[Extracted information]

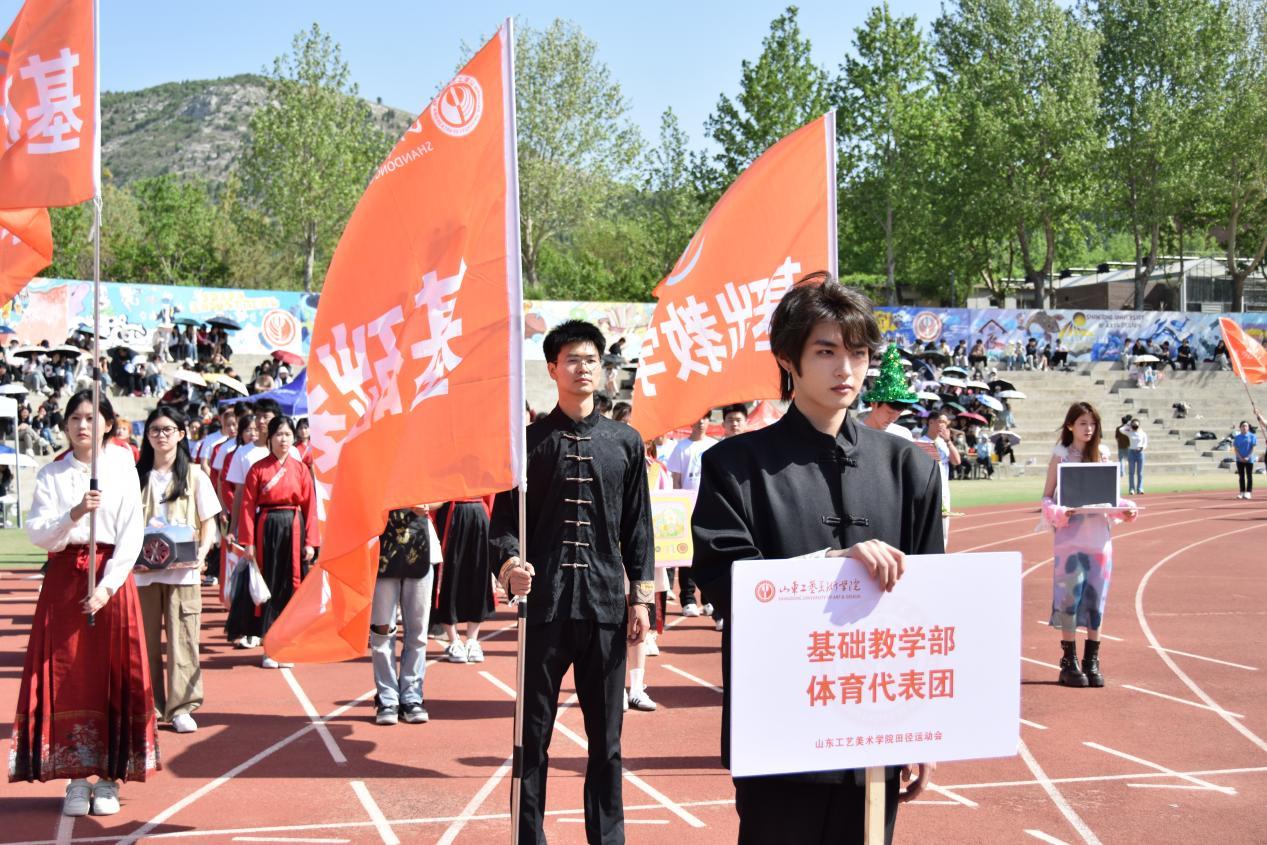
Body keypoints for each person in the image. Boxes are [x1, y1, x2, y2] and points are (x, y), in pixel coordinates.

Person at [691, 273, 940, 845]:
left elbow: (929, 605)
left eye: (858, 353)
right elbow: (726, 582)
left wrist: (924, 730)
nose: (845, 369)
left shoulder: (911, 468)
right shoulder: (735, 467)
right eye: (826, 352)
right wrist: (832, 562)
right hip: (778, 728)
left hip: (876, 730)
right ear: (788, 359)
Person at [489, 319, 654, 845]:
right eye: (573, 360)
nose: (583, 368)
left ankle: (607, 839)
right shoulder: (528, 445)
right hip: (545, 608)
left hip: (605, 608)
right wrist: (510, 564)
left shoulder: (626, 442)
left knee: (607, 741)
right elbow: (503, 525)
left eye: (591, 360)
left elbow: (639, 526)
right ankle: (528, 838)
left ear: (602, 369)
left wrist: (641, 600)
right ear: (552, 369)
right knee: (531, 737)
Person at [11, 391, 154, 816]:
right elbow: (38, 533)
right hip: (65, 581)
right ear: (65, 425)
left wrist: (107, 587)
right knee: (67, 674)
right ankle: (75, 777)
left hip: (110, 579)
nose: (83, 426)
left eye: (92, 417)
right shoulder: (52, 474)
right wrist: (74, 513)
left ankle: (109, 777)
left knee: (113, 672)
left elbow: (132, 533)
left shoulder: (123, 466)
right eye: (75, 418)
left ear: (107, 423)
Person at [134, 406, 220, 734]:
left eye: (168, 429)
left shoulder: (195, 475)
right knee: (145, 643)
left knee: (183, 638)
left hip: (183, 572)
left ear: (181, 434)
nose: (161, 435)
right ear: (147, 436)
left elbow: (209, 520)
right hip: (144, 572)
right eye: (155, 430)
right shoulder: (137, 475)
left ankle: (182, 706)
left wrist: (202, 552)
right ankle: (150, 705)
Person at [1041, 402, 1138, 687]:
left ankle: (1091, 660)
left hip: (1099, 541)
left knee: (1097, 599)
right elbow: (1046, 498)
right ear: (1070, 425)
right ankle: (1068, 662)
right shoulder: (1061, 456)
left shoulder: (1103, 455)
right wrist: (1059, 512)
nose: (1088, 429)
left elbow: (1111, 498)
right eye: (1083, 423)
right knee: (1069, 600)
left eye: (1092, 423)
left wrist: (1126, 508)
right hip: (1070, 542)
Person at [235, 416, 319, 668]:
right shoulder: (258, 469)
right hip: (267, 527)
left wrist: (310, 541)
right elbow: (247, 507)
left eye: (287, 434)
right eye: (279, 434)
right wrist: (248, 542)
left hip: (294, 526)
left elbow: (310, 506)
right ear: (270, 438)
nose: (284, 439)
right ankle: (269, 648)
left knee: (291, 585)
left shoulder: (301, 469)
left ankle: (286, 646)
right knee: (268, 583)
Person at [371, 506, 438, 726]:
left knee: (418, 632)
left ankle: (412, 697)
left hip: (420, 548)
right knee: (382, 632)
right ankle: (387, 699)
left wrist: (428, 505)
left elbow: (443, 495)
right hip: (382, 549)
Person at [433, 497, 496, 664]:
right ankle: (453, 639)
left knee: (479, 574)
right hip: (451, 510)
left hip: (479, 511)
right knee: (449, 574)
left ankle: (472, 640)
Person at [666, 413, 716, 620]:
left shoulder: (714, 445)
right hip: (687, 509)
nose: (701, 422)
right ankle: (688, 599)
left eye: (705, 418)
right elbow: (677, 480)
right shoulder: (681, 447)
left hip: (710, 507)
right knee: (686, 555)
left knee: (710, 554)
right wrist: (679, 507)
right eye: (698, 418)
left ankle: (709, 598)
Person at [919, 411, 961, 541]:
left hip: (943, 492)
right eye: (941, 421)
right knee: (925, 528)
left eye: (946, 423)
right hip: (926, 492)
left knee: (943, 530)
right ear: (931, 422)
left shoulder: (944, 443)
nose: (944, 425)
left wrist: (948, 441)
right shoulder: (920, 442)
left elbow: (956, 461)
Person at [1119, 417, 1148, 495]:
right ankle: (1132, 489)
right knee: (1131, 472)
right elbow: (1121, 430)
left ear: (1139, 425)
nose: (1135, 426)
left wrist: (1142, 448)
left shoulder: (1143, 433)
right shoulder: (1130, 432)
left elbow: (1145, 443)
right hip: (1131, 452)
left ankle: (1140, 489)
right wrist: (1128, 424)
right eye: (1133, 425)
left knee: (1140, 473)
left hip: (1140, 453)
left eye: (1136, 425)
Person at [1234, 420, 1257, 499]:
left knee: (1249, 476)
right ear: (1240, 427)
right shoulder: (1237, 437)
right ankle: (1242, 492)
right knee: (1241, 476)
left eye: (1246, 426)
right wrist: (1240, 457)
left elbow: (1253, 448)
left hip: (1249, 460)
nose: (1244, 427)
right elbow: (1236, 449)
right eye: (1243, 426)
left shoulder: (1252, 436)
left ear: (1248, 427)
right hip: (1239, 459)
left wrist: (1248, 457)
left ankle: (1248, 492)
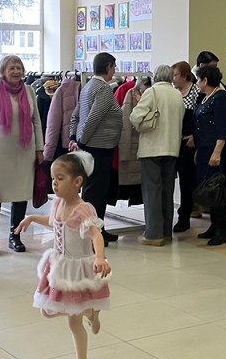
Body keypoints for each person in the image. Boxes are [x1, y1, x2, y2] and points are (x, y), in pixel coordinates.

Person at [14, 152, 111, 359]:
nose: (54, 183)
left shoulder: (83, 210)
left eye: (60, 178)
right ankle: (90, 311)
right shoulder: (57, 203)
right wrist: (31, 217)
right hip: (59, 266)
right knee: (46, 311)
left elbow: (95, 235)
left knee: (73, 322)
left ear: (77, 181)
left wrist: (100, 257)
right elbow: (53, 222)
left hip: (77, 271)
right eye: (53, 178)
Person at [0, 54, 44, 256]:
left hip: (24, 153)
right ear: (2, 72)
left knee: (21, 195)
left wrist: (40, 148)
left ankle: (15, 237)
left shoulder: (30, 91)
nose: (16, 71)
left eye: (19, 67)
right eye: (11, 68)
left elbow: (36, 121)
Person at [70, 52, 123, 246]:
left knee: (97, 191)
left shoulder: (88, 86)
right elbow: (93, 118)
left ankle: (98, 230)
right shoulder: (103, 89)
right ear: (108, 67)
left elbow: (75, 115)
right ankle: (91, 233)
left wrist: (74, 137)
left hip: (95, 147)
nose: (114, 71)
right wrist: (82, 141)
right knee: (95, 193)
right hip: (98, 148)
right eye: (114, 67)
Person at [130, 65, 184, 246]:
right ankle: (166, 232)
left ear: (156, 77)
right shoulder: (177, 95)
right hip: (172, 149)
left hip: (152, 149)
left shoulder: (152, 92)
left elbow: (135, 117)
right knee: (167, 191)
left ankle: (153, 234)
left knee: (152, 191)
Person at [193, 64, 226, 246]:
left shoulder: (221, 98)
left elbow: (223, 128)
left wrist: (217, 152)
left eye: (198, 79)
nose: (197, 83)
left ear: (205, 80)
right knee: (209, 188)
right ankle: (214, 225)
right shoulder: (206, 97)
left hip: (216, 150)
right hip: (205, 148)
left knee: (218, 188)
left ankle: (221, 229)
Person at [172, 60, 201, 231]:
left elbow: (200, 117)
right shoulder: (173, 92)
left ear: (184, 75)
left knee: (186, 180)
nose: (173, 78)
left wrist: (195, 136)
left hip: (187, 143)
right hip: (172, 141)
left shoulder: (195, 91)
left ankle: (185, 215)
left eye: (176, 75)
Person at [116, 77, 148, 206]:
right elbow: (126, 124)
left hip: (141, 145)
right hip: (136, 146)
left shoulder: (137, 92)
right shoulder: (131, 92)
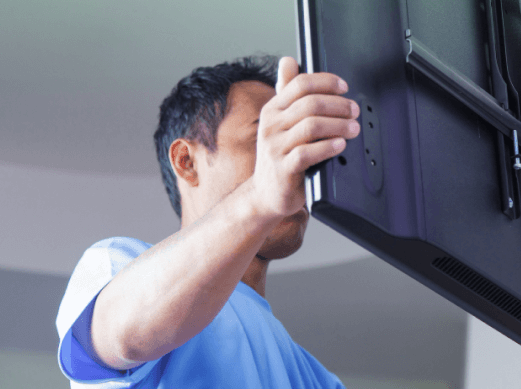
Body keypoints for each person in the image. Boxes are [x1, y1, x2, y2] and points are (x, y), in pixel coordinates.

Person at [55, 55, 360, 388]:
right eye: (264, 141)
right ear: (186, 162)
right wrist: (260, 196)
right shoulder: (115, 267)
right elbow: (123, 335)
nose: (293, 163)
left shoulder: (315, 378)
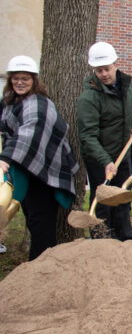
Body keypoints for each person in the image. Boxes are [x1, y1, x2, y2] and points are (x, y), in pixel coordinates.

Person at [0, 55, 79, 260]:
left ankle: (42, 267)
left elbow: (29, 134)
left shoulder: (39, 104)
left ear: (34, 80)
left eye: (25, 78)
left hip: (45, 171)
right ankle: (38, 267)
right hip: (26, 167)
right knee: (32, 218)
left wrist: (5, 158)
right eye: (15, 78)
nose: (19, 82)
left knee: (41, 222)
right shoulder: (9, 102)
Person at [76, 41, 132, 240]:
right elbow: (87, 135)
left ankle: (124, 237)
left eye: (107, 68)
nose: (104, 74)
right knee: (102, 201)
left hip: (123, 153)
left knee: (122, 197)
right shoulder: (89, 97)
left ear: (115, 64)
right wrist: (105, 161)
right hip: (99, 158)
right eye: (99, 70)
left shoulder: (128, 85)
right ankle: (101, 239)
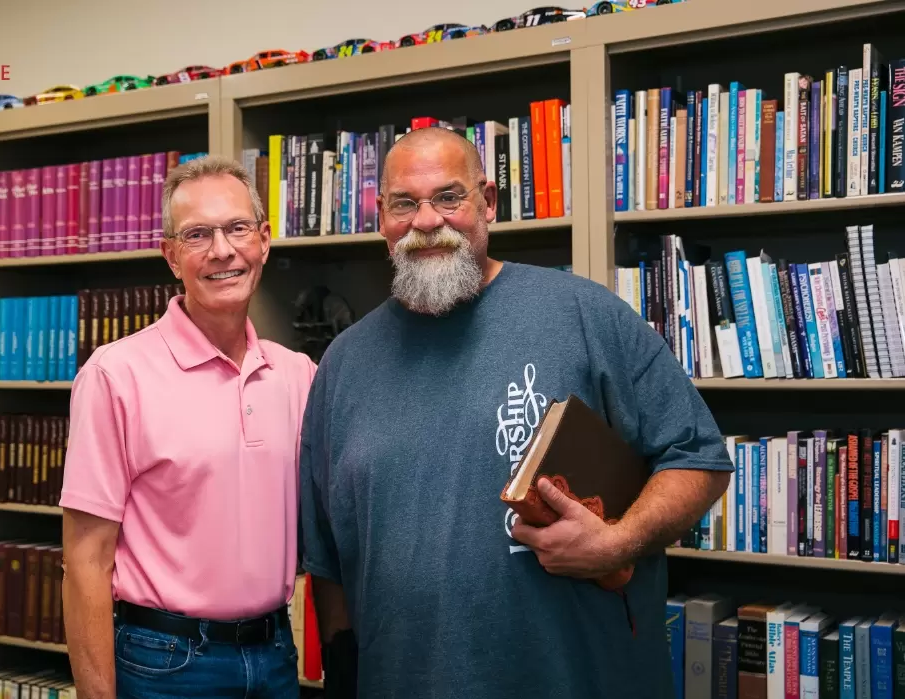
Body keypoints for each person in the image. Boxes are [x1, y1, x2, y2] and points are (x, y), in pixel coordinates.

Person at [298, 127, 734, 699]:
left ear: (489, 202)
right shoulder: (342, 364)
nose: (427, 221)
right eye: (405, 202)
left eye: (449, 197)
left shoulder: (582, 314)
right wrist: (344, 672)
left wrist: (618, 542)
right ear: (382, 216)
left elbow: (699, 459)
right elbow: (330, 562)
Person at [59, 155, 315, 699]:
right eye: (197, 234)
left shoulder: (298, 375)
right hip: (165, 665)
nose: (222, 250)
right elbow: (85, 560)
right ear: (171, 256)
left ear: (264, 242)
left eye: (237, 228)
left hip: (274, 656)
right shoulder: (115, 374)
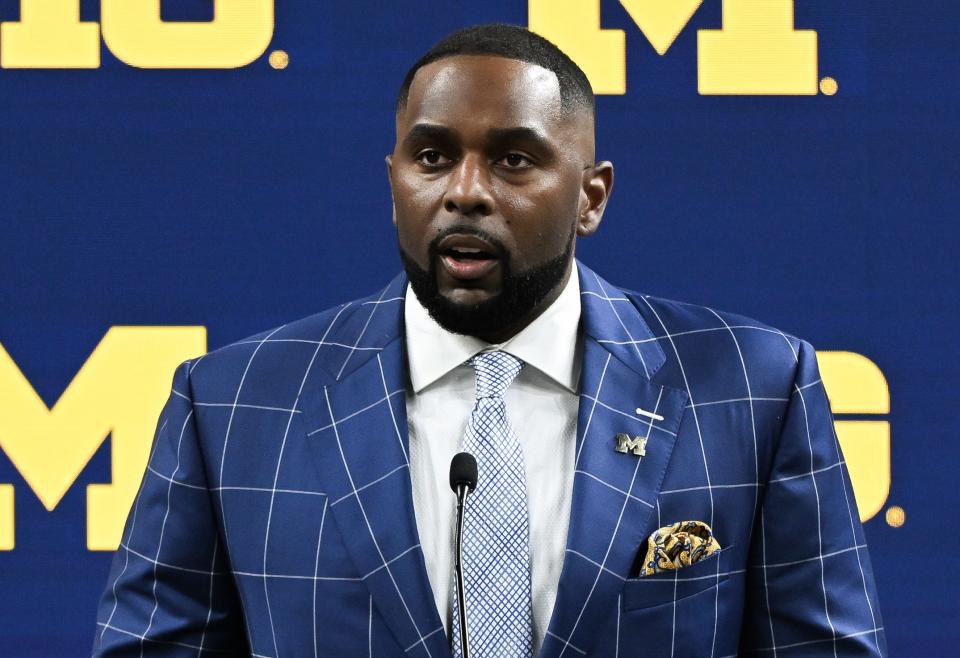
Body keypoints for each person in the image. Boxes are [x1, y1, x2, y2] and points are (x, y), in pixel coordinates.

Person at [93, 23, 885, 658]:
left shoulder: (753, 387)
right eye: (432, 157)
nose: (464, 192)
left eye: (513, 159)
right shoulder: (233, 402)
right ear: (394, 178)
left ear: (591, 196)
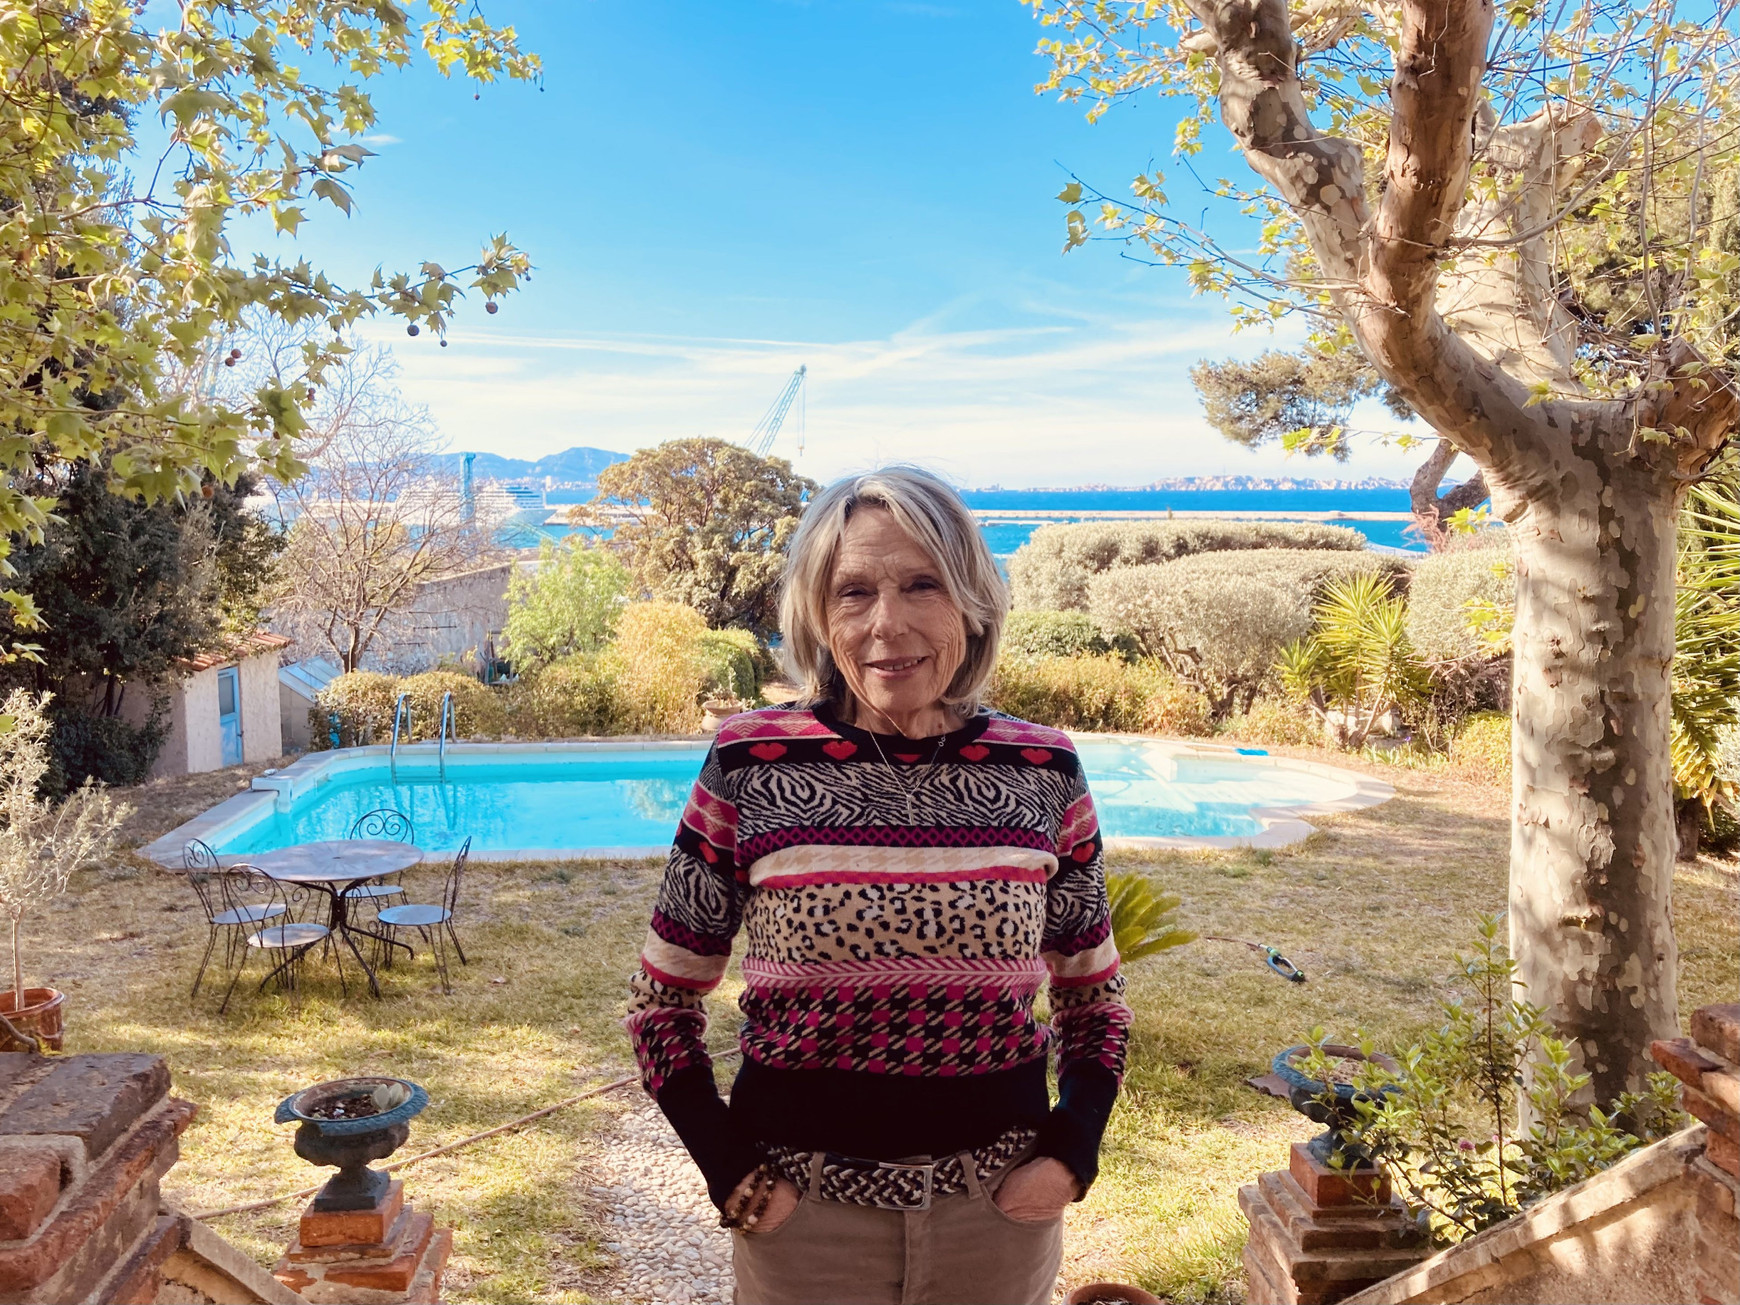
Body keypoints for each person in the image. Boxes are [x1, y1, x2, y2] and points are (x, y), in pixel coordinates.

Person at [625, 467, 1131, 1305]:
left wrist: (1069, 1157)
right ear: (821, 617)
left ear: (970, 599)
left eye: (920, 583)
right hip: (804, 1228)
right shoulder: (753, 762)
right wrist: (732, 1172)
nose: (886, 624)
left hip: (996, 1222)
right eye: (853, 591)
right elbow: (659, 1002)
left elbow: (1096, 1001)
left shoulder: (1042, 768)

[/Extracted information]

◆ Activity ◆
Looking back over the data above, restate word for word the lines that begin at the line with "left elbow: (639, 526)" and end at the line with "right elbow: (1046, 498)", inclusive.

◆ Solved exercise ◆
left elbow: (639, 526)
right ankle: (528, 838)
left ear: (602, 369)
left wrist: (641, 600)
right ear: (552, 369)
right knee: (531, 737)
Person at [11, 391, 154, 816]:
right elbow: (38, 533)
right hip: (65, 581)
right ear: (65, 425)
left wrist: (107, 587)
right knee: (67, 674)
right ankle: (75, 777)
left hip: (110, 579)
nose: (83, 426)
left eye: (92, 417)
right shoulder: (52, 474)
right wrist: (74, 513)
left ankle: (109, 777)
left knee: (113, 672)
left elbow: (132, 533)
left shoulder: (123, 466)
right eye: (75, 418)
left ear: (107, 423)
Person at [134, 406, 220, 734]:
left eye: (168, 429)
left shoulder: (195, 475)
right knee: (145, 643)
left knee: (183, 638)
left hip: (183, 572)
left ear: (181, 434)
nose: (161, 435)
right ear: (147, 436)
left elbow: (209, 520)
right hip: (144, 572)
right eye: (155, 430)
right shoulder: (137, 475)
left ankle: (182, 706)
left wrist: (202, 552)
right ankle: (150, 705)
Person at [1041, 402, 1138, 687]:
left ankle: (1091, 660)
left hip: (1099, 541)
left knee: (1097, 599)
right elbow: (1046, 498)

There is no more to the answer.